両者の公式戦対戦成績は、2勝2分2敗と五分。今年の5月3日に行われたJ2第13節での対戦も1-1のドローだった。ともに明確なスタイルがあり、激しい攻防になることは必至。過去の対戦を考えると、マイボールを丁寧にゴール前へ運び、相手陣でプレーする時間を長くしたほうが優位性を作りやすい傾向がある。それに向けて、球際やデュエルで上回ることがカギになるだろう。
いわきは今季のリーグ戦で開幕ダッシュに失敗し、9試合を終えた時点で3分6敗と低迷していたが、初勝利を挙げた第10節・富山戦から3連勝と復調。その後第13節からは5試合未勝利となったものの、直近の第18節・熊本戦では5-1で勝利を収め、順位を19位から14位へ上げてリーグ戦の中断期間に入った。少しずつ攻守で改善が見られており、あとは結果にどれだけコミットできるかという段階に差しかかっている。リーグ戦が再開する前の公式戦で勝利という結果を残したい。
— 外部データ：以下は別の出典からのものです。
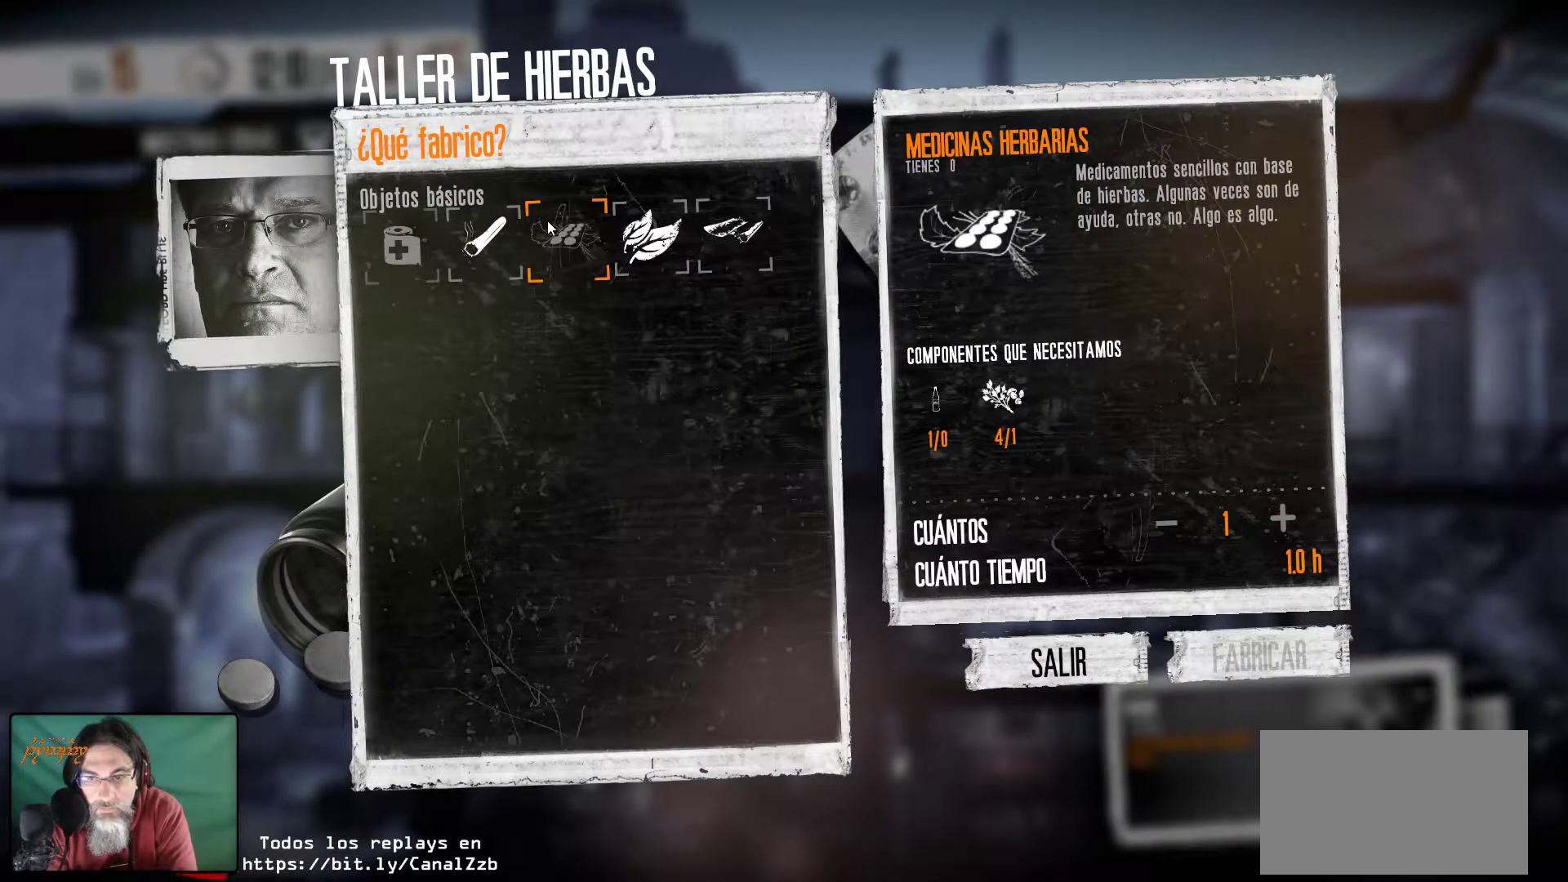
{"keys": [], "mouse": [], "mouse_move": "still", "events": []}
ただ、ケガ人が複数人出ていることから起用できる選手は限られている。この試合を終えて中3日で迎えるJ2第19節・山口戦も見据えたメンバー構成は注目ポイントだ。また、3月のJリーグYBCルヴァンカップ1stラウンド1回戦・大宮戦のように出場機会が少ない選手はアピールする絶好の機会になる。リーグ戦の先発メンバーが固まりつつあるいま、田村 雄三監督が常々言う「ゲームチェンジャー」の台頭は不可欠で、11人プラスαの力が必要になってくる。今後のリーグ戦に向けて、途中出場からだけではなく、スタートからでもパフォーマンスを発揮できるような選手が現れることに期待したい。
7月の中断期間までリーグ戦は、中位に入っていくために負けられない試合が続く。下位からの巻き返しに向けて、この天皇杯で勝利を収め、今後のリーグ戦にはずみをつけていきたい。
一方の秋田はリーグ戦18試合を終えて5勝2分11敗。開幕戦から5試合連続得点というインパクトを残した小松 蓮は、現在9得点でJ2得点ランクトップタイに立っている。エースが輝く一方、ハードワークでスキを与えない強固な守備が今季は影を潜めており、失点数はリーグ最多の『33』。守備のほころびは露呈しているが、直近2試合は先制されながらもあきらめない姿勢を示して粘り強く戦い、1勝1分。勝点を拾いながら、リーグ後半戦に向けて復調しつつある。直近のJ2第18節・富山戦の後半に見せたような分厚い攻撃から得点に結びつけて、前回大会のリベンジを果たしたい。